▶ **AIM OF THE TASK**
Find the word "menjadi" in the records below. List each line containing it.

[Excerpts from a dataset]
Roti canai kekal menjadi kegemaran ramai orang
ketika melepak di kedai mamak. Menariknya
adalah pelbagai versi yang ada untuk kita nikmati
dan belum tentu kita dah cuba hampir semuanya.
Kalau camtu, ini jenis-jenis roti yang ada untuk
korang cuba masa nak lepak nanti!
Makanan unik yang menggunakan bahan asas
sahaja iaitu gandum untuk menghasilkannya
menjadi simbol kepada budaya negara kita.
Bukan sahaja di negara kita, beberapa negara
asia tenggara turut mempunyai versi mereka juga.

▶ **EXERCISE OUTPUT**
Roti canai kekal menjadi kegemaran ramai orang
menjadi simbol kepada budaya negara kita.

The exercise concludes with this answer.